Degree | Type | Year | Semester |
---|---|---|---|
4311312 Management, Organization and Business Economics | OB | 0 | 1 |
No specific preconditions although some general knowledge in statistics are more than welcome.
The module introduces multivariate methods for the quantitative analysis of large databases. It also includes methods for creating and improving measurement scales and for analysis of experimental and non-experimental data. The data used will be related to economic and business issues, with an special emphasis on introducing gender aspects in the analyses. The use of statistical packages is emphasized through exercises and applied works. The module also contains econometric methods including response models, discreet censored regression models, methods of sample selection and panel data models. Additionally, also addresses mathematical programming in the context of operational research.
The module provides vital input into decision-making in business and management. In particular, the course provides an applied introduction to data analysis. The main purpose is to provide students with the basic knowledge for developing empirical analysis and understanding the results. The approach to the subject will be essentially practical, being STATA the statistical computer package used throughout the module.
The following topics will be covered:
1. Data management, graphics and applications.
2. Descriptive statistics. Significance. Plots. Hypotheses tests.
3. Normality tests. Parametric and non-parametric tests for comparison of means.
4. Analysis of cross-classifications.
5. Measures of association.
6. Correlation.
7. Regression.
8. Logistic regression.
9. Factor analysis.
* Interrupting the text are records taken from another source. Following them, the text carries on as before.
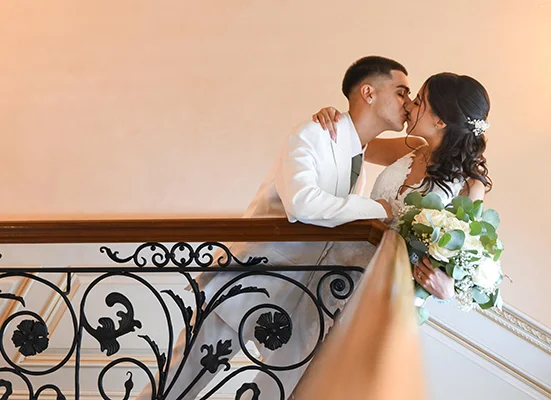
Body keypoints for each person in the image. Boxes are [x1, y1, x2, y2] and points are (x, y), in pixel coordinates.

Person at [137, 56, 455, 400]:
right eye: (401, 92)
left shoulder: (358, 156)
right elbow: (302, 203)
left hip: (303, 300)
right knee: (177, 385)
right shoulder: (313, 134)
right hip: (249, 280)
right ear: (369, 93)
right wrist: (378, 209)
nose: (408, 103)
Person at [311, 72, 492, 304]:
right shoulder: (412, 148)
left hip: (389, 291)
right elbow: (348, 141)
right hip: (341, 265)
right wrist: (331, 119)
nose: (408, 105)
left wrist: (449, 289)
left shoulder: (469, 186)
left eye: (418, 101)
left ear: (440, 121)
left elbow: (462, 256)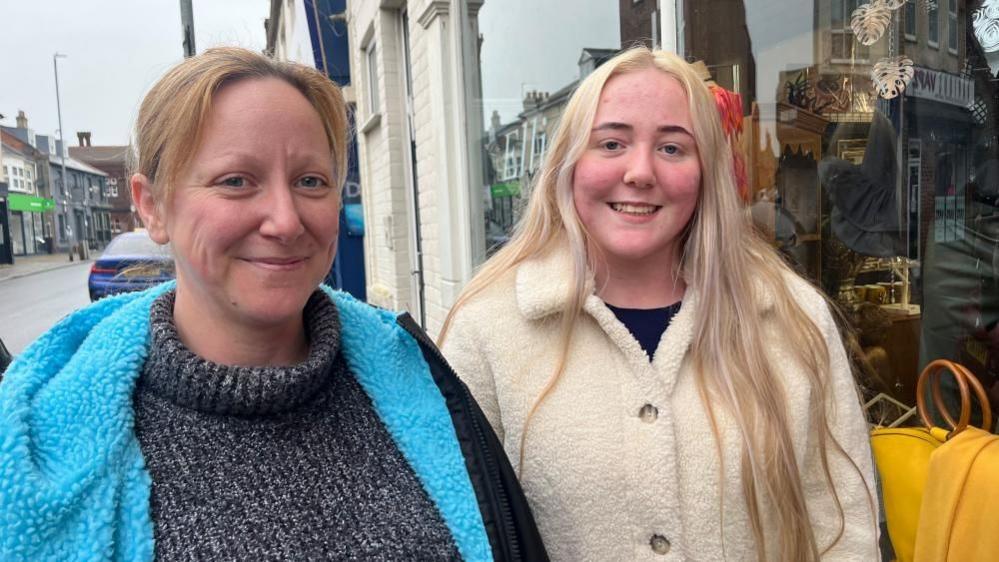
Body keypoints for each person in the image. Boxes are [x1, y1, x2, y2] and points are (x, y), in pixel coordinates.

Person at [0, 47, 545, 561]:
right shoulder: (40, 445)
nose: (285, 221)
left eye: (311, 181)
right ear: (152, 207)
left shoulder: (420, 380)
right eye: (236, 181)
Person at [440, 47, 878, 561]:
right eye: (611, 143)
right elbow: (457, 535)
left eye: (672, 148)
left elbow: (843, 526)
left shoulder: (792, 318)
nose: (640, 171)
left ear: (706, 172)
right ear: (569, 162)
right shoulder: (487, 330)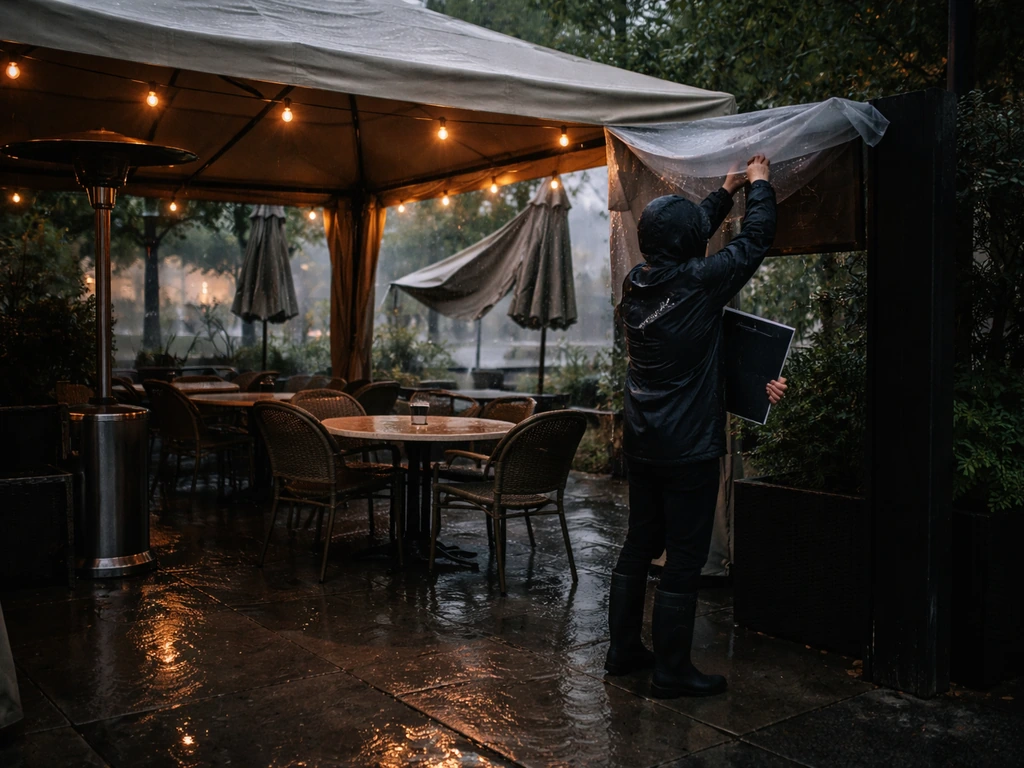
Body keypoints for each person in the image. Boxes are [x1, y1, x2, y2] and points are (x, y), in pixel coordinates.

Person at [605, 154, 786, 698]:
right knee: (683, 556)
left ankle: (622, 651)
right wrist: (758, 187)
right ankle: (672, 670)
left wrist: (723, 192)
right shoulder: (700, 284)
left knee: (639, 544)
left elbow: (682, 237)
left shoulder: (636, 284)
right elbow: (753, 242)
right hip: (689, 448)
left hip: (643, 441)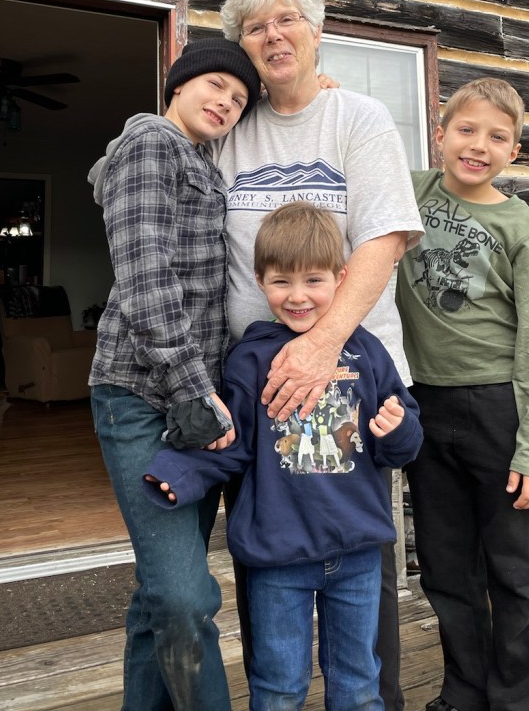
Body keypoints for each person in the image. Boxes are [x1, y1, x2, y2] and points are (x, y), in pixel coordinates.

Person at [211, 0, 424, 710]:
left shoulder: (358, 118)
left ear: (316, 30)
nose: (273, 35)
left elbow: (385, 237)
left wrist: (321, 343)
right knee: (270, 567)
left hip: (350, 377)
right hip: (259, 387)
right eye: (255, 26)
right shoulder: (229, 129)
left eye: (287, 20)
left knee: (359, 571)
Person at [144, 201, 424, 711]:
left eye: (314, 280)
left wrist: (398, 429)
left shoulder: (368, 353)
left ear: (341, 278)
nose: (297, 296)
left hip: (358, 551)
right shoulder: (251, 359)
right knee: (278, 688)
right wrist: (178, 473)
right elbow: (232, 441)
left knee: (360, 685)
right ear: (259, 281)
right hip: (278, 557)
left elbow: (401, 445)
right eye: (281, 282)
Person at [87, 37, 262, 711]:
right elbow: (145, 279)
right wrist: (195, 393)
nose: (225, 103)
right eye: (215, 85)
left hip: (195, 399)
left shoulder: (202, 162)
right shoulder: (151, 143)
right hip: (143, 394)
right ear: (178, 84)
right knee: (186, 596)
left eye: (239, 99)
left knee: (158, 592)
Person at [395, 77, 529, 711]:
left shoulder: (520, 225)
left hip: (501, 409)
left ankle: (517, 701)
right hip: (426, 406)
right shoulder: (409, 192)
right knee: (446, 568)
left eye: (497, 137)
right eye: (466, 130)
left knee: (519, 571)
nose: (478, 146)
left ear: (513, 152)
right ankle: (463, 693)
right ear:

Cluster analysis and property fitting.
10. Structural Equation Models.
11. Discrete choice models.
12. Censored and truncated models.
13. Panel Data.
Further details are provided in the MMOBE web page.
The module presents a practical approach, therefore sessions are scheduled in computer rooms and developed through the use of statistical packages (STATA mainly).
Generally, professors present different techniques (objectives and requirements related to the type of variables), they use the statistical packages and teach how they can be used in relation to the techniques previously commented, and finally they develop some exercises.
Other exercises and cases are assigned to the students.
Title | Hours | ECTS | Learning Outcomes |
---|---|---|---|
Type: Directed | |||
Lectures, discussions and case presentations | 100 | 4 | 5, 10, 9, 16, 1, 6, 8, 14, 15 |
Type: Supervised | |||
Training and monitoring of work in progress and cases | 15 | 0.6 | 5, 10, 9, 16, 1, 6, 8, 14, 15 |
Type: Autonomous | |||
Reading related cases and practical preparation, study and preparation of schemes | 95 | 3.8 | 5, 11, 17, 13, 10, 9, 3, 2, 12, 16, 1, 4, 6, 7, 8, 14, 15 |
The system followed in the module considers 3 elements to assess the performance of the students:
1. Class participation.
2. Assignments.
3. Test.
Title | Weighting | Hours | ECTS | Learning Outcomes |
---|---|---|---|---|
Assignments | 40% | 30 | 1.2 | 5, 11, 17, 13, 10, 9, 3, 2, 12, 16, 1, 4, 6, 7, 8, 14, 15 |
Class participation | 5% | 0 | 0 | 5, 11, 17, 13, 10, 9, 3, 2, 12, 16, 1, 4, 6, 7, 8, 14, 15 |
Test | 55% | 10 | 0.4 | 5, 10, 9, 3, 12, 16, 1, 4, 6, 8, 14, 15 |
Afifi, A., May, S., and Clark, V.A. (2011) Practical Multivariate Analysis, 5th ed., Chapman & Hall/CRC.
Amemiya, T. (1981) Qualitative Response Models: A Survey, Journal of Economic Literature, 19: 483–536.
Cameron, A.C., and Trivedi, P.K (2009) Microeconomics using Stata, STATA Press.
Greene, W. (2003) Econometric Analysis. Fifth edition. Upper Saddler River. New Jersey, USA: Prentice – Hall.
Hair, J., Black, B., Babin, B., Anderson, R., Tatham, R. (2005) Multivariate data analysis. Sixth edition. Upper Saddler River. New Jersey, USA: Prentice – Hall.
Maddala, G. (1983) Limited Dependent and Qualitative Variables in Econometrics. Econometric Society Monographs No 3, Cambridge University Press, Cambridge, chapters 2 and 3.